Yüzyıllar boyunca sofralarımızın vazgeçilmezi olan bulgura geri dönüyoruz. Bir ara pirinç öne geçse de fiyatların artmasıyla geleneklerimizi hatırladık ve bulgura döndük.
Şöyle bir düşününce buğdayın bizim geleneğimizde ne kadar önemli olduğunun ispatı anılarım canlandı gözümde. Buğday diyorum çünkü bulgur; buğdayın haşlanıp kabuklarının soyulmuş hali. Aslı buğday yani. Küçükken sokakta bir ekmek görsek yerden alıp üç kez öpüp yüksek bir yere koyardık. Kutsallığını ifade ederdik bu şekilde. Basılan yerde ekmek olmaz! İlla dökülmesi gereken bir pilav varsa kuşların yiyebileceği bir yere dökerdik. Tabağımızdaki taneleri de bitirmeden bırakmazdık hiç. Şimdilerde bizim kadar hürmet etmiyorlar buğdayın hiçbir türüne.
Buğdayın Mezopotamya’nın bereketli topraklarında yetişmesi bulgurun da burada çıkmasına sebep olmuştur. Bulgur da buğdayın ilk yetiştiği yer olarak kabul edilen Doğu Akdeniz’den çıkmıştır. Bulgurun nasıl elde edildiğini aşağı yukarı hepimiz biliriz. Buğday hasat edildikten sonra kaynatılır. Serilerek kurutulur. İyice kuruduktan sonra kabuğu soyulur. Kırılır ve elenerek boylara ayrılır. Tabi şimdilerde hepimiz ihtiyacımıza göre marketlerden hazır alıyoruz. Ama köylerimizde hala devam eden bir gelenek. Kaynama işi evlerde yapılıyor yine ama kırma eleme boylara ayırma işlemleri için artık makineler var. Arabaya koyuluyor ve ayrılıp geliyor evimize.
Buğday bir sanat bizim yurdumuzda Evliya Çelebi’nin seyehatnamesinde buğday ile alakalı bölümleri okuduğunuzda en az benim kadar hayran kalacaksınız eminim.
Buğday çalkalayıcı esnafı: ‘Bunların da dükkânları ekmek fırınları ve değirmenlerdir. Neferât 3000. Bunlar da Mısır fellâhlarıdır.
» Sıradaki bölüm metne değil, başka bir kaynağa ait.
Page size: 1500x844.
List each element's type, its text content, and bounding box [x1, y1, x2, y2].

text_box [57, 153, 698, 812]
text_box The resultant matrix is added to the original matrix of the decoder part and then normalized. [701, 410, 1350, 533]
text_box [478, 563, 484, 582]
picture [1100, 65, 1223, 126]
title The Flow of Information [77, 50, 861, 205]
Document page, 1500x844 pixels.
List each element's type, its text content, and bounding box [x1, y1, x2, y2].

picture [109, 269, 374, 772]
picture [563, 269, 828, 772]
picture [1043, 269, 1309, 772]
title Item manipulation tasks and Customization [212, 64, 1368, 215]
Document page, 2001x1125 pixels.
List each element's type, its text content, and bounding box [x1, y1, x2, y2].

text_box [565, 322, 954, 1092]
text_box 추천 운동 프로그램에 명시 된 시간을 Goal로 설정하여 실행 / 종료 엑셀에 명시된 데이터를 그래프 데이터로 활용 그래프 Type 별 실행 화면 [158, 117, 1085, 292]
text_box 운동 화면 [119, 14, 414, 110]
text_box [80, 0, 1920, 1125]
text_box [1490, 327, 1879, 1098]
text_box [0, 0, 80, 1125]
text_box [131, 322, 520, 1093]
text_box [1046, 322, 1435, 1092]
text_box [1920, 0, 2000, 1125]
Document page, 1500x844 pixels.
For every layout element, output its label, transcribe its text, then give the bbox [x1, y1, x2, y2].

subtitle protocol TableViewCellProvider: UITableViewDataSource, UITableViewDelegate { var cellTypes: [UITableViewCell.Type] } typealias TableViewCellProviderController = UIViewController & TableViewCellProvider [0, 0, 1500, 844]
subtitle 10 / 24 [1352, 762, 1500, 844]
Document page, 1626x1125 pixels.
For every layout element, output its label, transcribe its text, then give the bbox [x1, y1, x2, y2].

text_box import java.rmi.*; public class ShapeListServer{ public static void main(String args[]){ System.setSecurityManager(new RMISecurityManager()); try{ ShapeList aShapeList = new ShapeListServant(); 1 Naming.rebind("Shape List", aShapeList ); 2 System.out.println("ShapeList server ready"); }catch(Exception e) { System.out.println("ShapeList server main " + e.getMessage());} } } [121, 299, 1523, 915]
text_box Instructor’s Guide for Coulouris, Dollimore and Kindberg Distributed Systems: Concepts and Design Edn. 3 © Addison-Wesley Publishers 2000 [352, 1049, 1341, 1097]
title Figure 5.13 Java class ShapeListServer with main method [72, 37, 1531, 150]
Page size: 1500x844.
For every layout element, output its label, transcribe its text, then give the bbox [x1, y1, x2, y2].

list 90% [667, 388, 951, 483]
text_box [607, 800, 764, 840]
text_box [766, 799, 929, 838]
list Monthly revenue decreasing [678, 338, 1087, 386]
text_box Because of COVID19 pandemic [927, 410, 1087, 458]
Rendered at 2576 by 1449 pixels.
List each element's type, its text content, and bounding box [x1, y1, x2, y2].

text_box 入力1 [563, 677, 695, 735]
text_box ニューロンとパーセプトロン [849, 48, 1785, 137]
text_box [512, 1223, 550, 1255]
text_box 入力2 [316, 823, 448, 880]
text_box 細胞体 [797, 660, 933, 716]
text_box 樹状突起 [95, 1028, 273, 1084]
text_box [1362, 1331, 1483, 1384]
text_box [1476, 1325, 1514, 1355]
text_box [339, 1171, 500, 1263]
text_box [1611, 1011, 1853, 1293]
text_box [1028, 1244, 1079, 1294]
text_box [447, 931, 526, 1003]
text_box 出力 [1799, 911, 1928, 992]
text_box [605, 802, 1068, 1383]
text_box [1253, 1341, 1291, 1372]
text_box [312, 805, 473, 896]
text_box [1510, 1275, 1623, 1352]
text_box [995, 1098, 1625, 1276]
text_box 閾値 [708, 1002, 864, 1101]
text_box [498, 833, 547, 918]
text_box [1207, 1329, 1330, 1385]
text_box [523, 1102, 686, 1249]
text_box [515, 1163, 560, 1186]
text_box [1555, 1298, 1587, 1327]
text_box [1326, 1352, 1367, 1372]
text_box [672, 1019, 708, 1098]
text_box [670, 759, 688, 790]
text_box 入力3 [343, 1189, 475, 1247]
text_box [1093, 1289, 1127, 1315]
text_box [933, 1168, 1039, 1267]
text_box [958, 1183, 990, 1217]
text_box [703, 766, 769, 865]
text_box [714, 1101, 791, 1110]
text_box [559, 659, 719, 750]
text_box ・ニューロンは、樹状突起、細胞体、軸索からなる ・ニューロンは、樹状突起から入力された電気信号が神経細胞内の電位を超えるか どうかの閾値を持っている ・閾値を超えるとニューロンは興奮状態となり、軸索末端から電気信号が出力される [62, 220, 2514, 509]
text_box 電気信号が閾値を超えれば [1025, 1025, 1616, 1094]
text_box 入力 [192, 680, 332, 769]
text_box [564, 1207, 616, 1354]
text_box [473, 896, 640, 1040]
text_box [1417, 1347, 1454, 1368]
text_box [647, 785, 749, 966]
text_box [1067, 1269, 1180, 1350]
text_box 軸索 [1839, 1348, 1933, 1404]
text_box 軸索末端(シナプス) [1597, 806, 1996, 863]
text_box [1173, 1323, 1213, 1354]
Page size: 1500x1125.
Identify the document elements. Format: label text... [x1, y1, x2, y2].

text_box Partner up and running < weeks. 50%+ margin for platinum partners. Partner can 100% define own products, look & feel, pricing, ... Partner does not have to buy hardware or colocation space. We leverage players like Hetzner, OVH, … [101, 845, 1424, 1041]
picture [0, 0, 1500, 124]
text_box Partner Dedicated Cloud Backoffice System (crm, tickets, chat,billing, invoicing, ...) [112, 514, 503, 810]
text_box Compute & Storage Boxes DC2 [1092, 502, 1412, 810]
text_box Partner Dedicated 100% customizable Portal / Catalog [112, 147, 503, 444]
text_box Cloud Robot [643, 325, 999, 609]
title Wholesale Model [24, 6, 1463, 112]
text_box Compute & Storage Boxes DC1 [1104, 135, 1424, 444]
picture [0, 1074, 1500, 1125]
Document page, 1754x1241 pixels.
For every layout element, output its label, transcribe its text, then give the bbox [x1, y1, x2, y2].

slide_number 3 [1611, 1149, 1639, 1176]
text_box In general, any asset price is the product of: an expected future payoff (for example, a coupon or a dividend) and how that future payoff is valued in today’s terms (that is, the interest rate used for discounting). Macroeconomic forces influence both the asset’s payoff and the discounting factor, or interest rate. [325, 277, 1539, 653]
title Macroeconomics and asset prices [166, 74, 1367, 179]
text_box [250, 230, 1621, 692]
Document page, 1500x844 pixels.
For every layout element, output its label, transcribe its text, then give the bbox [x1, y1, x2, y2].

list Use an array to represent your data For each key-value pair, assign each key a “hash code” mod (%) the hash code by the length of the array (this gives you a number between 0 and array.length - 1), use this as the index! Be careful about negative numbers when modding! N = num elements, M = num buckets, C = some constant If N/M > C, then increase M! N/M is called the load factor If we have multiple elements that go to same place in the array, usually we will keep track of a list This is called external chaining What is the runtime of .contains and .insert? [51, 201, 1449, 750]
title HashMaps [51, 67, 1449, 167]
Bu esnaf ustalıklarını o dereceye ulaştırmışlar ki buğday, arpa, mercimek, bakla, pirinç bir yerde karışmış olsa bunlar içinde hepsini birbirinden ayırırlar. Bazı ustaları kalbur içinde buğday ve toprağı ayırıp çalkalaya çalkalaya buğdaydan ‘Lâ İlâhe İllallah’ yazarlar ‘Yâ Şafî, yâ Kâfi’ yazar, sihir derecesinde sanattır. Pirleri Ali Samir’dir…’
Her halinde ayrı lezzetli…
Boylarına göre ihtiyacımızı karşılıyor bulgur. En büyük boyundan pilav yapılır. Dolmalara koyulur. Bir sonraki boy ince bulgurdur. Yörelere göre değişik isimleri de var. ‘simit, setik, göce, haşıl’ Bu bulgurla her çeşit köfte yapılır. Güneydoğuda köfte denilince akla buralardaki gibi ızgarada pişmiş et gelmez. İllaki bulgurla yoğrulmuştur orada köfteler. ‘içliköfte, oruk gibi’ İnce bulgurun da bir incesi daha vardır. Gaziantep ve Kilis’te siddi simidi denir. Özellikle bulgurun ilk yapıldığı mevsimde bulunur ve hemen tüketilmesi gerekir. Zira çabuk bozulur. Bir de kırılmamış buğday var. Yine buğday kaynatılıyor yine serilip soğutuluyor ama kırılmıyor. Buna yarma diyoruz. Temmuz ayında yazdığım soğuk çorba da işte bu yarmadan yapılıyordu.
Bulgur sözlüğü.
Bulgur’un hayatımızdaki yeri yadsınamayacak kadar fazla. Öyle ki bulgur kaynatmanın kendine has kelimeleri var. İşte size birkaç örnek;
Dink: Tahılın kabuğunu yumuşatmaya ve ayırmaya yarayan değirmen.
Dinkene: Buğdayın kabuğunu çıkaran aygıt.
Hedik: haşlanmış bulgur, buğday, mısır, nohut gibi şeyler.
Allef: Kalpurla ve tepir denilen aletle buğdayı temizleyen sanat sahibi kişi.